• **Texte extrait**:
━━━━━━━━━━━━━━━━━━━━

Peinture sur les motifs
Sa signature : PPP, pour Pascal Pinaud Peintre. Trois lettres qui symbolisent aussi toute une démarche. Car oui, ce qui appelle le regard de ce plasticien azuréen, c’est le réel dans tout ce qu’il a de plus direct, de trivial et de beau il faut le dire ! C’est donc dans le quotidien que Pinaud libère son regard, qu’il se laisse hameçonner par l’enseigne d’un bar-tabac, le brillant d’une carrosserie de bagnole ou les fils à l’envers d’une broderie de mémé. « Je n’étais pas programmé pour devenir artiste, on ne m’amenait pas voir d’expos étant gamin. Mais un prof en terminale a vu que je dessinais, alors j’ai fini aux Beaux-arts », ironise ce diplômé de la Villa Arson, représenté par la Galerie Catherine Issert. Pour faire connaissance avec les trouvailles de Pinaud, il faut prendre la direction du Narcissio à Nice. Là, derrière la boutique des Pépites qui regorge de créations artisanales, on découvre l’atelier de l’artiste et ses toiles à taille humaine – 1,75 m exactement. Pinaud se laisse saisir par les gestes, les couleurs et les formes qui croisent sa route, il les extirpe du quotidien, de leur utilité, pour réveiller le merveilleux du banal. « Je travaille par série. Par exemple dans Les Accidents, je pensais au peintre qui dépose plus ou moins bien ses couleurs sur la toile. Alors j’ai organisé des collisions entre le bleu, le rouge et le vert de chez Volvo, Renault, Citroën. Puis il y a eu Les Vandalismes, des rayures venant marquer au hasard la tôle rutilante », s’amuse l’artiste, qui a réalisé
37 séries à ce jour. Plutôt que d’aller peindre la montagne d’en face à la Cézanne, Pinaud chérit dans sa peinture les motifs des objets qui font la vie de tous les jours. « Mon fonds de commerce, ce sont les années soixante-dix », poursuit le plasticien, qui reprend les dessins d’une toile de Jouy ou d’assiettes de Delft quand il ne crée pas des œuvres avec une collection dingue de fèves de galette des rois. L’histoire de l’art de PPP, c’est celle de nos mères et nos pères, du temps en famille, une histoire populaire qui appartient à chacun.

━━━━━━━━━━━━━━━━━━━━

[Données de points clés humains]

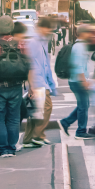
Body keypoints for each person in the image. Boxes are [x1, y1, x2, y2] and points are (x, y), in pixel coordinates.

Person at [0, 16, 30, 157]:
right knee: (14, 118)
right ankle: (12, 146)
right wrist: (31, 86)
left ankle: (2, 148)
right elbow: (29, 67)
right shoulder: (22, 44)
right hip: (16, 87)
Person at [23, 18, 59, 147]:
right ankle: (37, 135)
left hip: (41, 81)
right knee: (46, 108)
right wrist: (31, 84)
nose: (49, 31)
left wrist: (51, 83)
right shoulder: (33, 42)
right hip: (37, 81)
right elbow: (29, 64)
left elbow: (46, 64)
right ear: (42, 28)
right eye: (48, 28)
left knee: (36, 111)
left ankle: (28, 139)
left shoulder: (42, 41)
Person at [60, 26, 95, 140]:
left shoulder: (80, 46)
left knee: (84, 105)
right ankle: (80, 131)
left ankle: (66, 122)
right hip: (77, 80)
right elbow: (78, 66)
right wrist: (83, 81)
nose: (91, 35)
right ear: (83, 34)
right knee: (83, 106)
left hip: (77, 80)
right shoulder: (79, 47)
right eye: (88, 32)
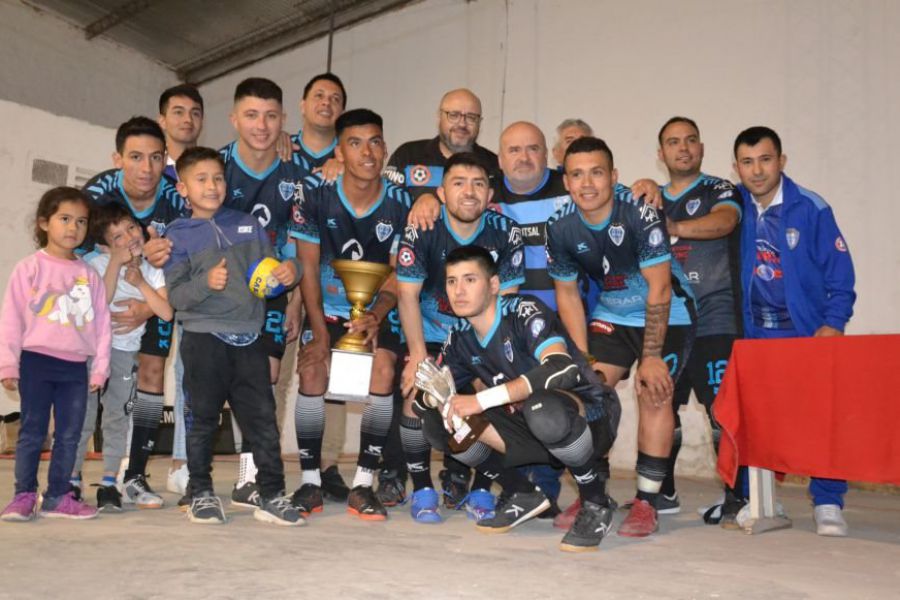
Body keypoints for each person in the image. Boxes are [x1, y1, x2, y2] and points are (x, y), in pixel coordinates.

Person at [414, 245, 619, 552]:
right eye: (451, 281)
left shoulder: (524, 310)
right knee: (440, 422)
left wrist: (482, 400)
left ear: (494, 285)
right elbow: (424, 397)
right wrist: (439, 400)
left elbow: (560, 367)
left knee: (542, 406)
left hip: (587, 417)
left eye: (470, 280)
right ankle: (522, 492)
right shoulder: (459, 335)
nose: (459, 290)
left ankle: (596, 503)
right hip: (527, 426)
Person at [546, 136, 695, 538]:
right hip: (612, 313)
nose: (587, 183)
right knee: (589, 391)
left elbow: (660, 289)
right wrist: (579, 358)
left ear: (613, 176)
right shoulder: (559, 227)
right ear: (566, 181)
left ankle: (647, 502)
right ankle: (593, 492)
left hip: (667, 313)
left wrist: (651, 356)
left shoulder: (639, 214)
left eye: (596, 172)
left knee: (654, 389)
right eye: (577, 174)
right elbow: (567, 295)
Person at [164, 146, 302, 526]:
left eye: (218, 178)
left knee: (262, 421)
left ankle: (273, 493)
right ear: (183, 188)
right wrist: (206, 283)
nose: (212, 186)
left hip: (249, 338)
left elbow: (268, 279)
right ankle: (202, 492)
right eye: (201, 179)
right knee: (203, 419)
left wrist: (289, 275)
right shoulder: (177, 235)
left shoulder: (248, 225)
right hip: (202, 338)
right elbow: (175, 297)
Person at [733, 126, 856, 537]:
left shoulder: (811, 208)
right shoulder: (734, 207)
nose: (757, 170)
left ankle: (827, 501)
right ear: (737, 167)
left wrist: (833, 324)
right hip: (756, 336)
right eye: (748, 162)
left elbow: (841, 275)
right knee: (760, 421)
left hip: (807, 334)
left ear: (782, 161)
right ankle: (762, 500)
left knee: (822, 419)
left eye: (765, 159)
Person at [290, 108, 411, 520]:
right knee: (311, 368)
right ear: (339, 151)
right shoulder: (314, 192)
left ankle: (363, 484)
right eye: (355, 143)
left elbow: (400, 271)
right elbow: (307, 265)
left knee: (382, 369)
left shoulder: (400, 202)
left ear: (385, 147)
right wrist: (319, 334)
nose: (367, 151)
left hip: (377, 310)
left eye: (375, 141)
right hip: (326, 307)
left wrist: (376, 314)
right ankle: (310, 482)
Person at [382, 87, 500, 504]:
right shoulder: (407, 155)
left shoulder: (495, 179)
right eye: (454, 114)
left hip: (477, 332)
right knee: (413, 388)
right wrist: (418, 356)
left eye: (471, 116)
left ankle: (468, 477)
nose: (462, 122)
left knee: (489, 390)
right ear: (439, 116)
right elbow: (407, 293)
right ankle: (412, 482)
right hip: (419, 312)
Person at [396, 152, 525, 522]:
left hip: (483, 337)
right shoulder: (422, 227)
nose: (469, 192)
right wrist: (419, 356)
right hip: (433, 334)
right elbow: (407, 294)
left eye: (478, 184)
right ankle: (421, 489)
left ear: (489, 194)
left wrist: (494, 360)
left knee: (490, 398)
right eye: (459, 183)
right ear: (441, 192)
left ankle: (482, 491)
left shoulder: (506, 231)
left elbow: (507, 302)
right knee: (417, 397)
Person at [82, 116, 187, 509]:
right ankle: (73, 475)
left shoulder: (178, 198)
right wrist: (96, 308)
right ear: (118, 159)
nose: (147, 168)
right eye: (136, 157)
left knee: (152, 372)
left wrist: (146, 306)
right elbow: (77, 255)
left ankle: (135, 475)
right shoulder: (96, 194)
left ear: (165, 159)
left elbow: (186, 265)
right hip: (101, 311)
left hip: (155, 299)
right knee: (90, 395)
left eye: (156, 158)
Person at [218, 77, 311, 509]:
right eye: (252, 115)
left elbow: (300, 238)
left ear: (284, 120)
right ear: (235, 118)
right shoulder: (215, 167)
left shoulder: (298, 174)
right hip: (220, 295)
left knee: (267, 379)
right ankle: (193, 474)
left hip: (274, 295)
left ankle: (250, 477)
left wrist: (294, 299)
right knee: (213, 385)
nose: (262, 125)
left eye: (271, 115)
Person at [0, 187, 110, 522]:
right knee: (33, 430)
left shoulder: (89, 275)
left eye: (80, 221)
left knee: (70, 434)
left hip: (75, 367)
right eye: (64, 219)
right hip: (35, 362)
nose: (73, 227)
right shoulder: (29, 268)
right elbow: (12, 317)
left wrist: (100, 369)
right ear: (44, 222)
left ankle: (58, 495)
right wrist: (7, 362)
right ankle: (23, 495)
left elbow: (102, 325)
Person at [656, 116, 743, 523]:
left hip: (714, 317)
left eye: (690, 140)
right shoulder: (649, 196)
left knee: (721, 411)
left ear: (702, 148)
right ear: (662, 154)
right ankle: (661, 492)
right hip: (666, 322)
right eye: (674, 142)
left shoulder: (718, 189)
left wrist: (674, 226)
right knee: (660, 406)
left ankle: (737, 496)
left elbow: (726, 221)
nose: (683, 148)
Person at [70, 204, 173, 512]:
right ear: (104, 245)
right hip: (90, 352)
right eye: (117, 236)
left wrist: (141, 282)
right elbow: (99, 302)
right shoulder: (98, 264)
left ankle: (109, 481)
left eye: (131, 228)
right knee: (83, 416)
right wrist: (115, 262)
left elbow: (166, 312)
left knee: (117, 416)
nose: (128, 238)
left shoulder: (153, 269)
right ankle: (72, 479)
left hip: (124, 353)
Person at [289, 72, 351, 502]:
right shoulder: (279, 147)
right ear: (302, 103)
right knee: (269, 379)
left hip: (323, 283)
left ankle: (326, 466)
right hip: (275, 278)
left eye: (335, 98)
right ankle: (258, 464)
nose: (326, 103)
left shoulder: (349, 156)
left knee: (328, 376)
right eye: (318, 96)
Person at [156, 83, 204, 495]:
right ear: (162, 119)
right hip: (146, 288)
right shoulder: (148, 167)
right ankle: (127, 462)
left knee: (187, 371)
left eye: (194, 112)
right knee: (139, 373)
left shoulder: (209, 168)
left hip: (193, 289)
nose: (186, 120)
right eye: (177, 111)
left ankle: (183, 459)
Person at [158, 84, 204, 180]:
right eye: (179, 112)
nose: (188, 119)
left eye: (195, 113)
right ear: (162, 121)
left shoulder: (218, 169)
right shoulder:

━━━━━━━━━━━━━━━━━━━━

• **Consigne**: D'après l'article sur Pascal Pinaud, quelle est la taille exacte de ses toiles ?

• **Corrigé**: Ses toiles mesurent exactement 1,75 m.